The fundamental story is wonderful, but the WTI has a lower sulfur content which makes it easier to refine than Brent and generally more valuable, but the market right now disagrees and that's all that matters.
Picking the tick on the futures spread is dangerous business and not for the faint of heart. If you're right and negotiations with Iran make some progress.....WTI should outperform Brent at some point before long.
That's one approach.
Alternatively, I could consider options strategies that look for the spread to narrow over the next 3 months. I'm looking at March options in Brent and WTI that expire in the middle of February. WTI options expire on Feb 14th Brent options expire on Feb 10th Consider:
- BUYING the WTI 105 call around 48 cents verses.....
- SELLING the BRENT 122 call for 48 cents (EVEN MONEY on the options).

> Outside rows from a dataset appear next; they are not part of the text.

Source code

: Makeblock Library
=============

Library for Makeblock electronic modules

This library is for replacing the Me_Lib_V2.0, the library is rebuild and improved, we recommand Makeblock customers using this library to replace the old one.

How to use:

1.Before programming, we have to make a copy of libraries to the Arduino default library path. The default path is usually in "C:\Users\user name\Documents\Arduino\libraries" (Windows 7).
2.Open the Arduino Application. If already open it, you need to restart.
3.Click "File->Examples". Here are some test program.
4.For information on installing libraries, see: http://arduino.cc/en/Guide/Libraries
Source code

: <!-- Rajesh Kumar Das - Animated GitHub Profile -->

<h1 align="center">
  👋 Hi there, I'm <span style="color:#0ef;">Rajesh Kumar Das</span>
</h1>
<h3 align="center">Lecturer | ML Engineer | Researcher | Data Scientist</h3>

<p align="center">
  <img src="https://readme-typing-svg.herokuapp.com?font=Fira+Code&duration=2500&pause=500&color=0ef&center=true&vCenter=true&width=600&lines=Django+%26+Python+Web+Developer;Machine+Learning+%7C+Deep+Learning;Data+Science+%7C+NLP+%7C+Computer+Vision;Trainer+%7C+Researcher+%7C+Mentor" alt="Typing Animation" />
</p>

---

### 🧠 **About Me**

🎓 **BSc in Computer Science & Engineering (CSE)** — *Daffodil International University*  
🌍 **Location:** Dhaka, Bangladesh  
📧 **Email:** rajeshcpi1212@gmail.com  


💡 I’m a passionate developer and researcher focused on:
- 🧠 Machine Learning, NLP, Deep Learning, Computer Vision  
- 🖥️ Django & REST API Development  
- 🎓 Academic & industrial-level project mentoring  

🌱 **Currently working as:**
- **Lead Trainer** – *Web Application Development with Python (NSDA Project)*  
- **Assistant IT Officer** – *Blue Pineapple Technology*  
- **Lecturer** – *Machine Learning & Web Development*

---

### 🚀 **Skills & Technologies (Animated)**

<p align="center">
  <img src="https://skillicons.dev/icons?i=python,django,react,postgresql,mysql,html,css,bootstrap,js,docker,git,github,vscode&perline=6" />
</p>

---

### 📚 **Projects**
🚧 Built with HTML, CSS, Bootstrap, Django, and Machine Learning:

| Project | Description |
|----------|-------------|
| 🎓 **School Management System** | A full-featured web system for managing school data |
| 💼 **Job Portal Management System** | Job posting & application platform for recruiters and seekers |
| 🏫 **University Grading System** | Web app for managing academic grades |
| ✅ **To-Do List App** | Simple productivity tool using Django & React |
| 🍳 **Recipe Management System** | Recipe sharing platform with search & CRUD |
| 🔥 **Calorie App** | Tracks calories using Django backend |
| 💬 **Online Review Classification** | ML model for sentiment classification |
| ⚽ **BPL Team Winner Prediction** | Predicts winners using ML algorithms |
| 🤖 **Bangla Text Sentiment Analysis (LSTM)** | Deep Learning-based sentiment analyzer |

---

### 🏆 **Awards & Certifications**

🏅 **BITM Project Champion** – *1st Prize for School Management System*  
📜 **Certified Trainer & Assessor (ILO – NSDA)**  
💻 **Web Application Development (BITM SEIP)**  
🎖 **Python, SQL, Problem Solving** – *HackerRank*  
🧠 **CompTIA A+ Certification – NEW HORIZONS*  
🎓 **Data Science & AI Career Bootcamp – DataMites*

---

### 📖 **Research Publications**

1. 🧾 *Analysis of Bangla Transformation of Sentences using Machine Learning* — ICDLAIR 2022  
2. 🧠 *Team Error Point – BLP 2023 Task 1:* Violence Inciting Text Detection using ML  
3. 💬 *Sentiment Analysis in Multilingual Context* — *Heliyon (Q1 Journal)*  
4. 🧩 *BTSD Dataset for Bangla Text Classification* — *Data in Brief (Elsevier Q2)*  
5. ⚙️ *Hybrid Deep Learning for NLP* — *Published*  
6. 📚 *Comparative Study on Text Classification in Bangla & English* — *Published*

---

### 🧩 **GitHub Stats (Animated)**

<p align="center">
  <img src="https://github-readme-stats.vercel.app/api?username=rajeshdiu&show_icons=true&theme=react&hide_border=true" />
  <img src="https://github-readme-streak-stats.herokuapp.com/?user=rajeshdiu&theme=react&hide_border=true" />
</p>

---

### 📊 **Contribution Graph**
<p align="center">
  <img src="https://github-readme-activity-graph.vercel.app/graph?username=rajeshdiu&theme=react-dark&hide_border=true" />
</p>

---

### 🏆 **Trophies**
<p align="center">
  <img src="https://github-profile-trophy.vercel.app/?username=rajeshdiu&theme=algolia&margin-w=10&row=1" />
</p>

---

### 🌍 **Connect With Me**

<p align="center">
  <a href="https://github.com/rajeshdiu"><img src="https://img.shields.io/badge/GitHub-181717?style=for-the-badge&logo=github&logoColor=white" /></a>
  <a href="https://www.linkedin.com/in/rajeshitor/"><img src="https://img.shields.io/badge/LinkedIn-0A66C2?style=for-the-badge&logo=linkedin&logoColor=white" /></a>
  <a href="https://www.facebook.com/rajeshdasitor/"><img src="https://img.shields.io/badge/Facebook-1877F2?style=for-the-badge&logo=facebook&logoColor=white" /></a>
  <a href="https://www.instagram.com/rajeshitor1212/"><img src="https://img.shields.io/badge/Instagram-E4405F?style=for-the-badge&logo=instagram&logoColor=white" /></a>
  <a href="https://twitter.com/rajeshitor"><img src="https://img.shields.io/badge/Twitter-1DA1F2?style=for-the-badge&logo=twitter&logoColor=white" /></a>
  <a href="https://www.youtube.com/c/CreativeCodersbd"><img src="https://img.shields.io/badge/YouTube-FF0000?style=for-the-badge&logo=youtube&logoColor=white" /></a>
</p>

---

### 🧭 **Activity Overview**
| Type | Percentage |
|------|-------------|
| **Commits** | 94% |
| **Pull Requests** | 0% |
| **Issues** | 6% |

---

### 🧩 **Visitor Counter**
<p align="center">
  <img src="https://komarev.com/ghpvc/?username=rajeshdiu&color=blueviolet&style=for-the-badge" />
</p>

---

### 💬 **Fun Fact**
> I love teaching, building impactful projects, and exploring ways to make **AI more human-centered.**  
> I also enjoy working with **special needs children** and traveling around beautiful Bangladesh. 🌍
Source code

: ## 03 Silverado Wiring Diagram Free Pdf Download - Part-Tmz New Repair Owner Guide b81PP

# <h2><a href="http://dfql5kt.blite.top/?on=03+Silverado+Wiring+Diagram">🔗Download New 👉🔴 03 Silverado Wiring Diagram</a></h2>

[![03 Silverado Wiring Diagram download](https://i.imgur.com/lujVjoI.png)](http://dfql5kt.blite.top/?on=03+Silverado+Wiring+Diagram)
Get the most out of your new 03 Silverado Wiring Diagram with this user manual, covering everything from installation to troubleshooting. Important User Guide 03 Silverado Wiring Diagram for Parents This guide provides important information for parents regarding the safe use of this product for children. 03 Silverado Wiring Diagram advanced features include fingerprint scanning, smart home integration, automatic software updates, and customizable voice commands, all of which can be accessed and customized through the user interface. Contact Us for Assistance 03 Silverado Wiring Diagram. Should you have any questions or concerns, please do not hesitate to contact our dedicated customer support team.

- You're synthetically short the spread at $17 wide but not as "futures sensitive".
The March Brent v. WTI spread is 14.80 wide as I type.
In Spring of 2011 (Arab Spring = FEAR and inflation) as well as early 2012 (Iran) Brent traded up near $125. (At the same time WTI ~$115).
There is CONSIDERABLE risk in ANY OPTIONS SPREAD. Perhaps Brent v. WTI goes back to $20-$25+ wide. I doubt it, but it's possible.
We can discuss various alternatives if this is of interest. Perhaps it makes sense to wait a couple days, but I believe we're VERY close to a potential pivot. If the front month spread (now at $16.20 wide) gets out to $17.50-$19.00 wide again I would consider short term scalping futures (short Brent. long WTI).
At one point in mid July of this year the spread (front month) literally went RIGHT TO 0.00 (EVEN) and then reversed in perfectly algorithmic insanity.